I just read a fascinating article by Paul Petrone, Communications Director at VoiceGlance, on LinkedIn.com. He's written a great piece about free internships, you know, working for free to get that first job. There is at least one billionaire who supports the idea that if people really want a job, they should be willing to work for free to get it. That would be Mark Cuban, investor extraordinaire.
What is interesting is that I don't see too many billionaires willing to offer their services for free. Sure, they may do volunteer work, but if it came down to their financial survival, they're going to find a way to get paid for their work. Besides, no one gets to be a billionaire without being willing to at least ask to be paid for their work.
Bernie Sanders has been quoted as saying, "The top 1% owns 41.8% of the wealth in this country, while the bottom 60% owns just 1.7%". The 1% own 40% of the wealth in this country, but at least some of them think it's pretty cool to have other people work for them for free. Few of them are willing to admit that with 41% of the wealth, they have enormous power and influence over public policy. Such a concentration of wealth can allow a small minority to essentially buy laws that create advantages for them, while putting everyone else at a disadvantage.
When given the opportunity to talk about the state of the economy, the same 1% will blame the government on the state of the economy without mentioning their influence on government and public policy. If the economy is great, hey, the 1%, the captains of industry have steered us in the clear. But if the economy is bad, then it's the government's fault. This is a very discrete form of cognitive dissonance.
But as Mr. Petrone notes, when corporations take advantage of an economy that is so bad that people are willing to work for free, that says a lot about how they perceive their employees or even future employees. If a company is not willing to pay for work, does it really value that work? If an employee is willing to work for free, what does that say about his or her other options?
This reminds me of an argument against pirating software. It goes like this: if you pirate Windows, then you never really know the true costs to you of pirating the software. When you pirate Windows, you invite all sorts of vendor lock-in onto your computer. This is because Microsoft is aware that piracy is a problem, so if they can't make you pay for the license, directly, they can at least impose costs on the use of the software. These costs come in the form of vendor lock-in over communications protocols, file formats and digital rights management. Eventually, you become dependent on Windows and when you need to upgrade, you will pay. That's what Microsoft is counting on.
A similar situation exists for free work. If someone decides to volunteer for a charitable cause, he understands the transaction very well. He is in a position to donate the time and effort to the cause. he understands that all service is spiritual. The charitable organization is committed to directing that effort to the benefit of the less fortunate, the people who really need the help. Everyone involved understands the transaction as well as the value of the same.

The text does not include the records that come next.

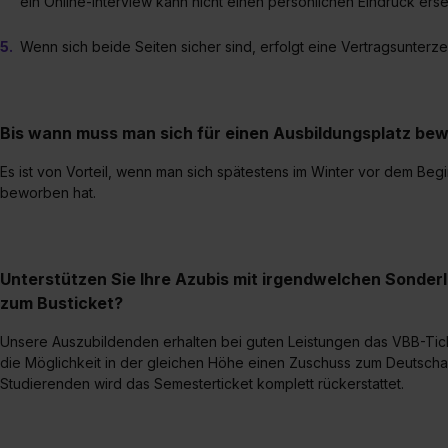
ein Online-Interview kann nicht einen persönlichen Eindruck ers
jederzeit mit Wirkung für di
„Datenschutz-Einstellungen“ 
Wenn sich beide Seiten sicher sind, erfolgt eine Vertragsunterze
„Details zeigen“. Weitere In
Bis wann muss man sich für einen Ausbildungsplatz be
Es ist von Vorteil, wenn man sich spätestens im Winter vor dem Be
beworben hat.
Unterstützen Sie Ihre Azubis mit irgendwelchen Sonder
zum Busticket?
Unsere Auszubildenden erhalten bei guten Leistungen das VBB-Ticket
die Möglichkeit in der gleichen Höhe einen Zuschuss zum Deutschan
Studierenden wird das Semesterticket komplett rückerstattet.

Now contrast that with a company that is using the dearth of jobs in a bad economy as an excuse to offer free internships to college kids who want to get their first job. The company is using this effort to extract a profit. The same company may not get the quality of work they want for free, and since nothing is paid for the work, the true cost of the work to the company cannot be easily assessed. The same is true for the employee. This activity perverts economic incentives on both sides and creates vagueness in the relationship between the company and the intern.
Sometimes, a paying job can be setup so that an employer can extract free labor from employees. Jeff Bezos, CEO of Amazon, has an interesting labor arrangement at the warehouses he maintains for his customers. His employees at the warehouse are contractors, which places some legal distance between him and them. Them employees are paid, but not for all of their time at the warehouse. Why? Employees must endure a 20 minute search to ensure that nothing is stolen from the warehouse. There is a class action lawsuit happening right now, winding it's way through the courts. It is such a contentious issue, that Amazon is willing to fight all the way up to the Supreme Court to win.
Yes, my dear readers, Amazon.com, that imaginary place of wonder, where many of us have shopped, and will shop again sometime soon before Christmas, believes in slavery. They are willing to fight this battle up to the Supreme Court to maintain their right to unpaid employee time. Remember, the economy is still pretty bad, but Jeff Bezos, also a billionaire, thinks its really cool that he can get employees to wade through a 20 minute search without being paid for it, after a long day at work. Every day of the year, for hundreds of employees.
Remember Ronald Reagan's campaign for president? They weren't kidding when they called it "Trickle Down Economics".